The saver deposits money for a specified term, such as three months, one year, or five years. In exchange, the bank or credit union pays interest at the agreed rate. At maturity, the depositor can usually withdraw principal and interest, renew, or choose another product.

The fixed rate creates certainty. The depositor knows the contractual rate, while the institution knows its funding cost. That certainty is useful for cash planning, but it also creates opportunity cost if rates move.

What Changes the Return

Factor

Why it matters

Rate

Determines the stated interest earned.

Term

Controls how long the money is committed.

Compounding

Affects annual percentage yield.

Early withdrawal penalty

Can reduce return if cash is needed early.

Insurance limits

Determine how much deposit protection applies.

Interest-Rate Tradeoff

A fixed-rate CD protects the saver if market rates fall because the original rate remains in place. It hurts relative return if market rates rise because new CDs may offer better yields. Longer terms usually increase that tradeoff because the money is committed for more time.
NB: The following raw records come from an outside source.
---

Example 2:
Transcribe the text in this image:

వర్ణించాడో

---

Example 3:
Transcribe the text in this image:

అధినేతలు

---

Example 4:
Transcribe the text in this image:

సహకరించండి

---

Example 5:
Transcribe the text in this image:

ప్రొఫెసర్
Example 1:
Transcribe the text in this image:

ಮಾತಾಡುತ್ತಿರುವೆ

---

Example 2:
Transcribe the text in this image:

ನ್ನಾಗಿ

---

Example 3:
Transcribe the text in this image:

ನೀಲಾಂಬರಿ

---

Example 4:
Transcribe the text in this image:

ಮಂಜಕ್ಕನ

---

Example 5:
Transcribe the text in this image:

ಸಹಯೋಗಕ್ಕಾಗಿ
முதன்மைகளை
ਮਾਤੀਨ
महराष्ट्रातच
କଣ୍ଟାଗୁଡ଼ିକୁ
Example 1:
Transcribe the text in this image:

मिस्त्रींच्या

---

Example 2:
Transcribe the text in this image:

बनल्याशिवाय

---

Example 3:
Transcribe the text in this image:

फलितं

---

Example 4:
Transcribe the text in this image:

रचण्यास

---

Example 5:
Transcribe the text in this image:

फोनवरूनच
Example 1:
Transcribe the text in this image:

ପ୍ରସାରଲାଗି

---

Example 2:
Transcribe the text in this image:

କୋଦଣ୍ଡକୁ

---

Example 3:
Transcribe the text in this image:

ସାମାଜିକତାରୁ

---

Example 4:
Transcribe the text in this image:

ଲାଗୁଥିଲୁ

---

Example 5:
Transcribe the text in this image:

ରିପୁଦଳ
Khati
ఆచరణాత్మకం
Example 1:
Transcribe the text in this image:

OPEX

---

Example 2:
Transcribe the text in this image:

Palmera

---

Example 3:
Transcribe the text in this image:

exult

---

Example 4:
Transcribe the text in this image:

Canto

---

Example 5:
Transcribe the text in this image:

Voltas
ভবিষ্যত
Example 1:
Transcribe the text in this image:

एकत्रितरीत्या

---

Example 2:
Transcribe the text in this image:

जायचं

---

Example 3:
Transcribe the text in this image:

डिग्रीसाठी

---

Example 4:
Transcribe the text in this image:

Savers sometimes use CD ladders to reduce timing risk. A ladder staggers maturities so not all money is locked at one rate or one maturity date.

Fixed-Rate Versus Callable CD

A fixed-rate CD can still be callable if the terms give the issuer a call right. That is why fixed-rate does not always mean non-callable. The rate may be fixed while the maturity is uncertain because the bank can redeem early.

Always read both the rate terms and the call terms. A simple fixed-rate bank CD and a callable brokered CD can behave very differently.

Best Uses

Fixed-rate CDs are often best matched to known cash needs rather than speculative rate calls. A saver planning for a tax bill, tuition payment, home project, or emergency-reserve tier may value certainty more than the possibility of a slightly higher rate later.

The tradeoff is flexibility. Money committed to a CD may be unavailable without penalty, and a brokered CD may fluctuate in market value before maturity. The rate is fixed, but the opportunity cost is not.

Fixed-rate CDs can also help impose discipline. Because the money is separated from checking or ordinary savings, it may be less tempting to spend. That behavioral benefit can be useful, but it should not come at the expense of keeping enough liquid cash for emergencies.

Inflation also matters. A fixed nominal rate can feel safe while purchasing power erodes if inflation rises. The CD may protect principal in nominal terms, but the real return depends on inflation and taxes.

The Bottom Line

A fixed-rate CD offers predictable interest for a defined term. It can be useful for cash reserves and planned expenses, but savers should review penalties, maturity, call features, brokered-CD terms, and deposit-insurance coverage.